In the summer of 2013 Mohyeldin extensively covered the removal of President Mohamed Morsi from power In Egypt. That fall he also extensively covered the Syrian civil war and the effects of refugees overflowing into neighboring Lebanon. Mohyeldin also covered the agreement of Syria to dispose of their chemical weapons program.

During the uprisings in Ukraine in 2014, Mohyeldin covered extensively in both Kyiv and Donetsk. He traveled to the border in Eastern Ukraine and reported on Russian troop buildup, and the Ukrainian response. He also went "behind the scenes" into the occupied government buildings to report.

=== Israel–Gaza conflict ===
Mohyeldin was sent by NBC as a correspondent to Gaza at the beginning of the one month-long 2014 conflict. His coverage was praised by media critics such as Glenn Greenwald for departing from "the standard pro-Israel coverage that dominates establishment American press coverage".

Two weeks into the conflict, on July 16, 2014, Mohyeldin witnessed and reported via a series of tweets, the death of 4 Palestinian children who were playing soccer and hide-and-seek on a Gaza beach. The first missile killed one child and the second killed the other 3. The killings were witnessed by many in the international press. Just moments earlier, Mohyeldin was kicking a soccer ball with these boys in front of his hotel. The Israeli government claimed that the beach was shelled in response to Hamas rocket fire allegedly originating from that area, though journalists who attended the scene said the beach was empty but for a fisherman's hut and a few tools.

Although Mohyeldin was a live witness to the event, NBC correspondent Richard Engel reported the story from Tel Aviv. NBC followed by pulling Mohyeldin from Gaza and terminating his reporting duties from Gaza indefinitely. Engel was sent to replace him in Gaza. NBC was subsequently criticized by independent media outlets for removing Mohyeldin, with many believing he was singled out for portraying Palestinians with empathy and social media trends accusing NBC of pro-Israel bias.

Mohyeldin returned to Gaza on July 18, 2014, after NBC received heavy criticism for pulling him out of Gaza. On Sunday, August 3, 2014, he announced via social media that after 4 weeks on the road he was "taking time to be with family." Less than 48 hours later, Israel and Hamas agreed to a cease fire.

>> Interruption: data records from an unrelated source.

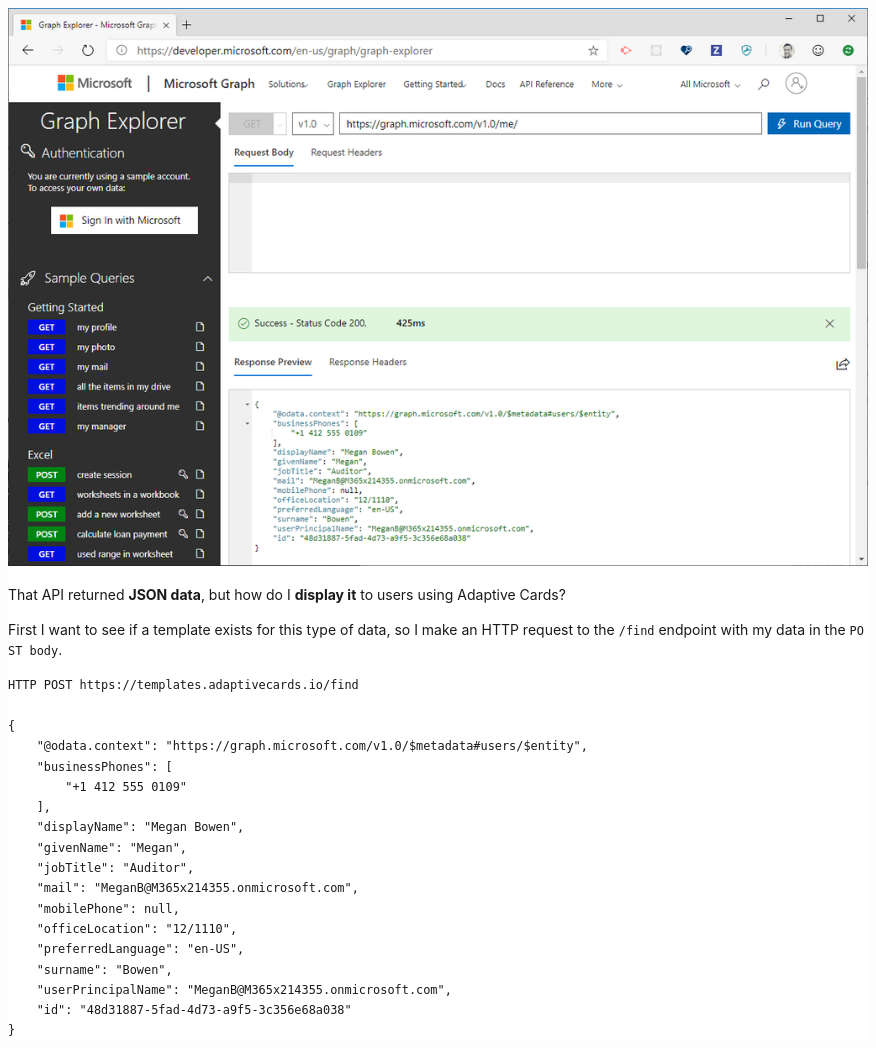 ![Graph Explorer screenshot](content/2019-08-01-12-08-13.png)

That API returned **JSON data**, but how do I **display it** to users using Adaptive Cards? 

First I want to see if a template exists for this type of data, so I make an HTTP request to the `/find` endpoint with my data in the `POST body`.

```
HTTP POST https://templates.adaptivecards.io/find

{
    "@odata.context": "https://graph.microsoft.com/v1.0/$metadata#users/$entity",
    "businessPhones": [
        "+1 412 555 0109"
    ],
    "displayName": "Megan Bowen",
    "givenName": "Megan",
    "jobTitle": "Auditor",
    "mail": "MeganB@M365x214355.onmicrosoft.com",
    "mobilePhone": null,
    "officeLocation": "12/1110",
    "preferredLanguage": "en-US",
    "surname": "Bowen",
    "userPrincipalName": "MeganB@M365x214355.onmicrosoft.com",
    "id": "48d31887-5fad-4d73-a9f5-3c356e68a038"
}
```
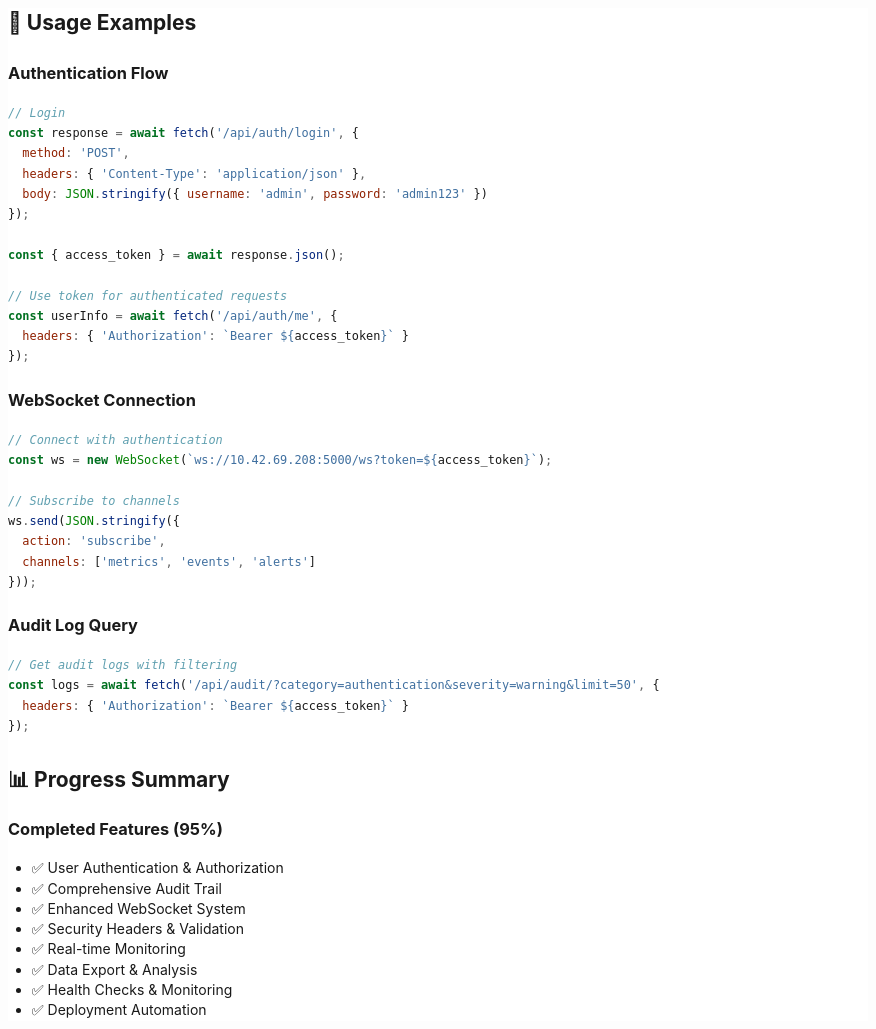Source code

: ## 🎯 Usage Examples

### Authentication Flow
```javascript
// Login
const response = await fetch('/api/auth/login', {
  method: 'POST',
  headers: { 'Content-Type': 'application/json' },
  body: JSON.stringify({ username: 'admin', password: 'admin123' })
});

const { access_token } = await response.json();

// Use token for authenticated requests
const userInfo = await fetch('/api/auth/me', {
  headers: { 'Authorization': `Bearer ${access_token}` }
});
```

### WebSocket Connection
```javascript
// Connect with authentication
const ws = new WebSocket(`ws://10.42.69.208:5000/ws?token=${access_token}`);

// Subscribe to channels
ws.send(JSON.stringify({
  action: 'subscribe',
  channels: ['metrics', 'events', 'alerts']
}));
```

### Audit Log Query
```javascript
// Get audit logs with filtering
const logs = await fetch('/api/audit/?category=authentication&severity=warning&limit=50', {
  headers: { 'Authorization': `Bearer ${access_token}` }
});
```

## 📊 Progress Summary

### Completed Features (95%)
- ✅ User Authentication & Authorization
- ✅ Comprehensive Audit Trail
- ✅ Enhanced WebSocket System
- ✅ Security Headers & Validation
- ✅ Real-time Monitoring
- ✅ Data Export & Analysis
- ✅ Health Checks & Monitoring
- ✅ Deployment Automation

At the beginning of the Gaza war, Semafor reported that a number of Muslim hosts (including Mehdi Hasan, Mohyeldin, and Ali Velshi) were sidelined from coverage by MSNBC. Mohyeldin has continued to report on the conflict since.

=== MSNBC shows ===
Mohyeldin has hosted a number of shows on MSNBC since joining NBC News in 2011, including Morning Joe First Look, an early-morning pre-show for MSNBC's flagship morning show Morning Joe, and Ayman Mohyeldin Reports (originally MSNBC Live with Ayman Mohyeldin), a weekday afternoon show. In September 2021, his program Ayman took over the weekend evening spot formerly held by Joshua Johnson's The Week with Joshua Johnson, and it also streams on Peacock on Fridays, while Hallie Jackson took over his weekday afternoon slot. The last episode of Ayman aired in late April 2025, after which Mohyeldin joined new MSNBC panel show The Weekend: Primetime. He is also a fill in guest host on MSNBC's All In with Chris Hayes, Deadline: White House, The Beat with Ari Melber, The Rachel Maddow Show, Alex Wagner Tonight, and The Last Word with Lawrence O'Donnell.

Shortly after the January 6 United States Capitol attack, Mohyeldin received a call from a high school classmate in Kennesaw, Georgia, whose sister-in-law Rosanne Boyland died in the attack. Investigating how Boyland died and how "a previously apolitical 34-year-old homebody [was] so quickly radicalized in the summer of 2020" led to a five-part podcast entitled American Radical that premiered in December 2021.

==Personal life==
Mohyeldin married Tunisian model Kenza Fourati on April 26, 2016, in a private ceremony in Marietta, Georgia. They have two children.